Following the publication of the text of the signed UK-Australia trade agreement, the House of Lords International Agreements Committee has reopened its inquiry into the negotiations.


The Committee is interested in submissions on all aspects of the trade agreement, but in particular wishes to hear to what extent the Agreement meets the Government’s stated negotiating objectives; how it will affect consumers and businesses; and the likely economic, social, environmental and other impacts. 

A list of topics for written evidence and information on how to submit is available on the committee's website. Interested organisations and individuals are invited to submit written evidence to the inquiry by 5:00 PM on Thursday 3 February. 

On Thursday 13 January, the committee will hold its first evidence session for the relaunched inquiry, where it will quiz experts on key trade-offs in the Agreement and look at other key areas such as the phasing out of import tariffs on meat, animal welfare standards, regulatory barriers to trade, and governance. 

The session will take place at 11:00 AM and can be followed on Parliament TV. 
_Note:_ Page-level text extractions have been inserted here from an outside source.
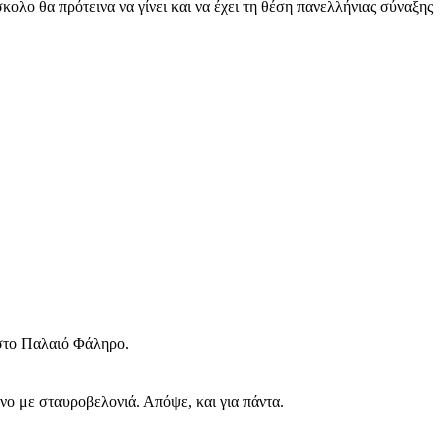
κολο θα πρότεινα να γίνει και να έχει τη θέση πανελλήνιας σύναξης
 στο Παλαιό Φάληρο.
ο με σταυροβελονιά. Απόψε, και για πάντα.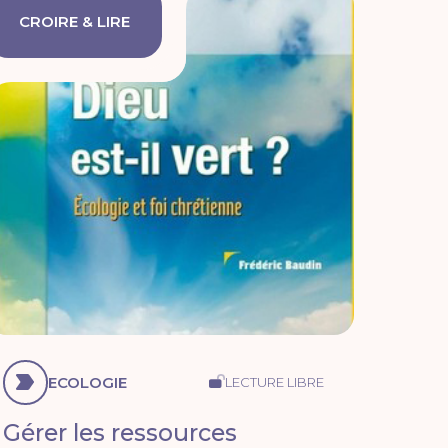
CROIRE & LIRE
ECOLOGIE
LECTURE LIBRE
Gérer les ressources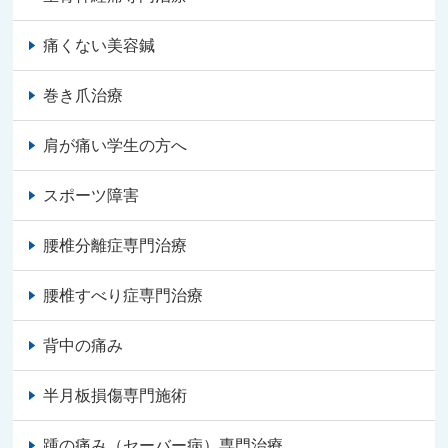
痛くない美容鍼
巻き爪治療
肩が痛い学生の方へ
スポーツ障害
腰椎分離症専門治療
腰椎すべり症専門治療
背中の痛み
半月板損傷専門施術
踵の痛み（セーバー病）専門治療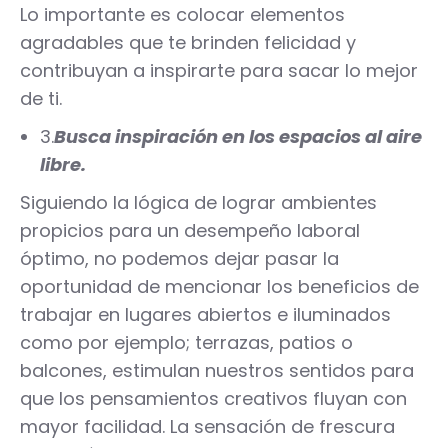
Lo importante es colocar elementos
agradables que te brinden felicidad y
contribuyan a inspirarte para sacar lo mejor
de ti.
3.
Busca inspiración en los espacios al aire
libre.
Siguiendo la lógica de lograr ambientes
propicios para un desempeño laboral
óptimo, no podemos dejar pasar la
oportunidad de mencionar los beneficios de
trabajar en lugares abiertos e iluminados
como por ejemplo; terrazas, patios o
balcones, estimulan nuestros sentidos para
que los pensamientos creativos fluyan con
mayor facilidad. La sensación de frescura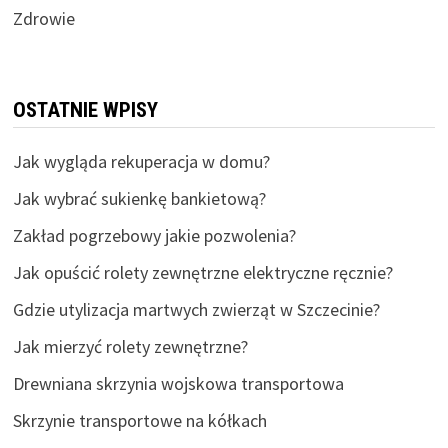
Zdrowie
OSTATNIE WPISY
Jak wygląda rekuperacja w domu?
Jak wybrać sukienkę bankietową?
Zakład pogrzebowy jakie pozwolenia?
Jak opuścić rolety zewnętrzne elektryczne ręcznie?
Gdzie utylizacja martwych zwierząt w Szczecinie?
Jak mierzyć rolety zewnętrzne?
Drewniana skrzynia wojskowa transportowa
Skrzynie transportowe na kółkach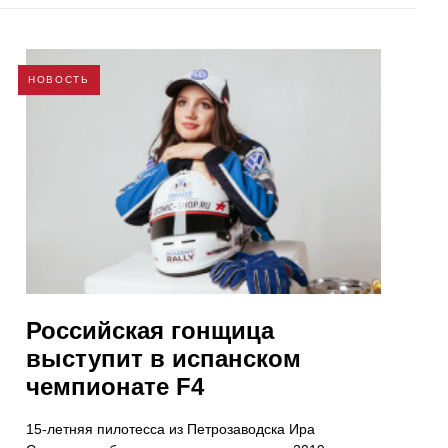
НОВОСТЬ
Российская гонщица
выступит в испанском
чемпионате F4
15-летняя пилотесса из Петрозаводска Ира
  • Dmitry Grozoubinski, Founder, ExplainTrade  
  • Emily Rees, Founder and Managing Director, Trade Strategies  
  • Sam Lowe, Director, Flint Global 

Possible questions: 

  • What are the key trade-offs of this trade agreement—is it fair to characterise it as Australian food in return for UK cars and services? 
  • The future trade agreement (FTA) removes tariffs on beef and lamb, but not chicken and pig meat—why is this? 
  • Will the UK have to make any changes to food rules as a result of this agreement? Do you think negotiators should have insisted on minimum animal welfare standards in return for tariff reduction? 
  • Does this FTA go far enough in removing regulatory barriers to trade in goods or services? 
  • There are many commitments in the text to cooperate. Have such commitments made a substantial difference in other agreements? 
  • How will the agreement’s governance arrangements work in practice? Are they in line with provisions in other trade agreements?    
  • If we import more food from Australia will this come at the expense of developing countries?